Update: I have added random (a.k.a. Pitchfork-style) numbers to the reviews. This will continue in all posts from now on.

Friday, March 14, 2008

Got Our Kicks

What: Dinty Moore Scalloped Potatoes and Ham
When: Mar. 13, 2008
Where: Purchased in Michigan, eaten in Austin, TX
Cost: $1.89

When Mike pointed this tub out to me I knew immediately that I had to buy it. It took me a few days to finally work up the courage to try it.

Believe it or not, I was anticipating this moment all day. 15-hours is a long time to be in a van without something to look forward to.

I don't really like scalloped potatoes, nor do I eat a lot of ham. When I took the small plastic tub out of the microwave an oily film had developed on the surface of the sauce. After I mixed it up it looked a little bit more like food, although it was still worryingly grey.

Honestly, these potatoes weren't as bad as they looked. They just tasted like reconstituted potatoes in a generic gravy-like sauce, with chunks of really salty ham. I actually ate about half the tub without realizing it.

An excellent choice? I'll have to take their word for it, since I cannot foresee myself ever trying another brand of Scalloped Potatoes and Ham.

» Explore the material:
[A] From the food review, list every labeled line that comes before the narrative paragraphs, giving each label with its value.
[B] Repeat the part of the food review that opens with the words containing "What: Dinty Moore" and closes with "still worryingly grey.".

» Excerpted records:

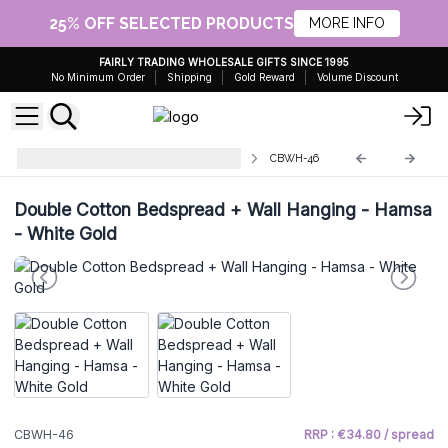
25% OFF SELECTED PRODUCTS
MORE INFO
FAIRLY TRADING WHOLESALE GIFTS SINCE 1995
No Minimum Order
Shipping
Gold Reward
Volume Discount
Cotton Bedspread Wall Hangings
CBWH-46
Double Cotton Bedspread + Wall Hanging - Hamsa
- White Gold
CBWH-46
RRP : €34.80 / spread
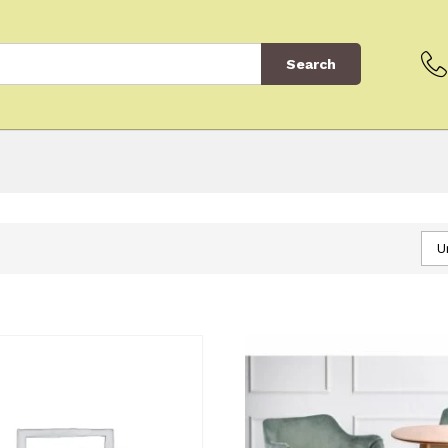
Search
U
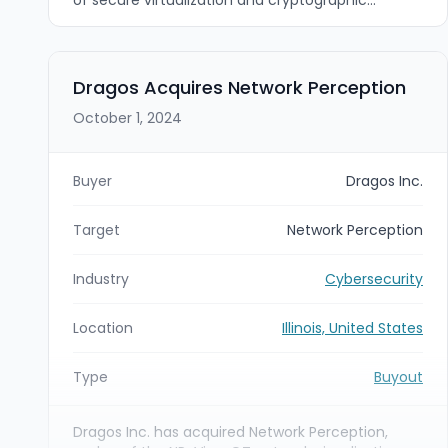
solutions for mobile and IoT devices. The
acquisition strengthens Riverside Research's
cyber resilience and hardware-backed secure-
computing capabilities to accelerate delivery of
Dragos Acquires Network Perception
defense-grade, end-to-end security solutions for
October 1, 2024
government and mission-critical customers.
Buyer
Dragos Inc.
Target
Network Perception
Industry
Cybersecurity
Location
Illinois, United States
Type
Buyout
Dragos Inc. has acquired Network Perception,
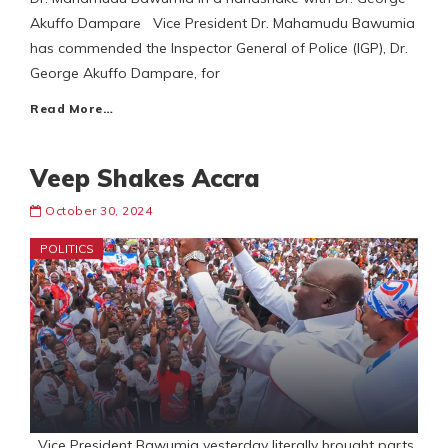
Akuffo Dampare Vice President Dr. Mahamudu Bawumia
has commended the Inspector General of Police (IGP), Dr.
George Akuffo Dampare, for
Read More…
Veep Shakes Accra
October 30, 2024
POLITICS
Vice President Bawumia yesterday literally brought parts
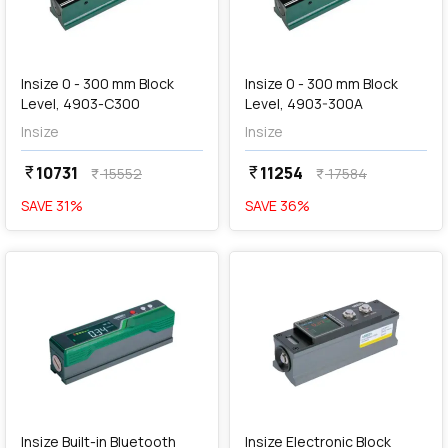
add
Add
Insize 0 - 300 mm Block
Insize 0 - 300 mm Block
Level, 4903-C300
Level, 4903-300A
Insize
Insize
10731
11254
currency_rupee
currency_rupee
15552
17584
currency_rupee
currency_rupee
SAVE
31
%
SAVE
36
%
favorite
favorite
add
Add
Insize Built-in Bluetooth
Insize Electronic Block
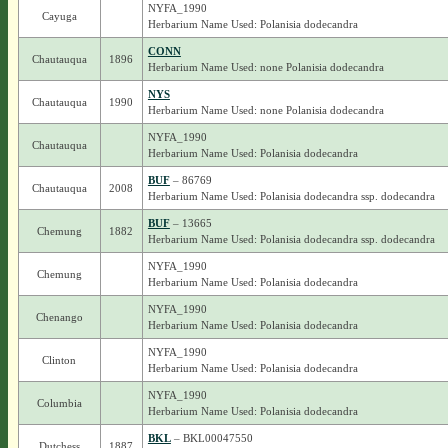
NYFA_1990
Cayuga
Herbarium Name Used: Polanisia dodecandra
CONN
Chautauqua
1896
Herbarium Name Used: none Polanisia dodecandra
NYS
Chautauqua
1990
Herbarium Name Used: none Polanisia dodecandra
NYFA_1990
Chautauqua
Herbarium Name Used: Polanisia dodecandra
BUF
– 86769
Chautauqua
2008
Herbarium Name Used: Polanisia dodecandra ssp. dodecandra
BUF
– 13665
Chemung
1882
Herbarium Name Used: Polanisia dodecandra ssp. dodecandra
NYFA_1990
Chemung
Herbarium Name Used: Polanisia dodecandra
NYFA_1990
Chenango
Herbarium Name Used: Polanisia dodecandra
NYFA_1990
Clinton
Herbarium Name Used: Polanisia dodecandra
NYFA_1990
Columbia
Herbarium Name Used: Polanisia dodecandra
BKL
– BKL00047550
Dutchess
1887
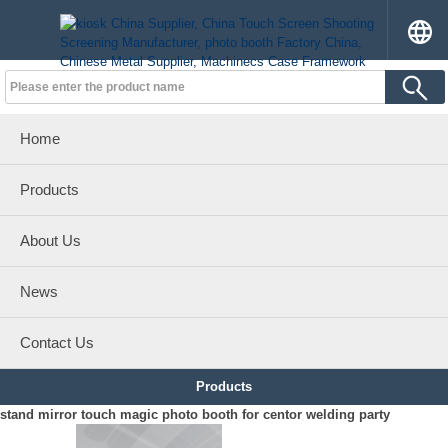
Home
Products
About Us
News
Contact Us
Products
stand mirror touch magic photo booth for centor welding party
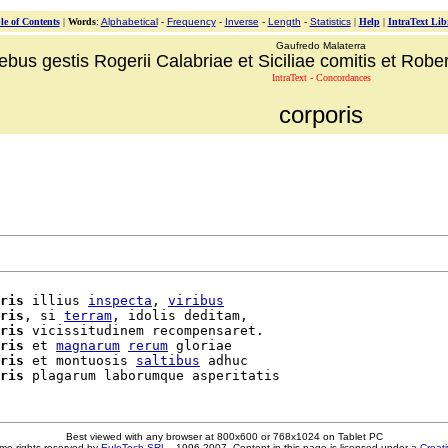
le of Contents
|
Words
:
Alphabetical
-
Frequency
-
Inverse
-
Length
-
Statistics
|
Help
|
IntraText Lib
Gaufredo Malaterra
ebus gestis Rogerii Calabriae et Siciliae comitis et Robert
IntraText - Concordances
corporis
ris
 illius 
inspecta
, 
viribus
ris
, si 
terram
, idolis deditam,

ris
 vicissitudinem recompensaret.

ris
 et 
magnarum
rerum
 gloriae

ris
 et montuosis 
saltibus
 adhuc

ris
Best viewed with any browser at 800x600 or 768x1024 on Tablet PC
me rights reserved by
EuloTech SRL
- 1996-2007. Content in this page is licensed under a
Creat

» Responses to the tasks:
[A]
What: Dinty Moore Scalloped Potatoes and Ham
When: Mar. 13, 2008
Where: Purchased in Michigan, eaten in Austin, TX
Cost: $1.89

[B]
What: Dinty Moore Scalloped Potatoes and Ham
When: Mar. 13, 2008
Where: Purchased in Michigan, eaten in Austin, TX
Cost: $1.89

When Mike pointed this tub out to me I knew immediately that I had to buy it. It took me a few days to finally work up the courage to try it.

Believe it or not, I was anticipating this moment all day. 15-hours is a long time to be in a van without something to look forward to.

I don't really like scalloped potatoes, nor do I eat a lot of ham. When I took the small plastic tub out of the microwave an oily film had developed on the surface of the sauce. After I mixed it up it looked a little bit more like food, although it was still worryingly grey.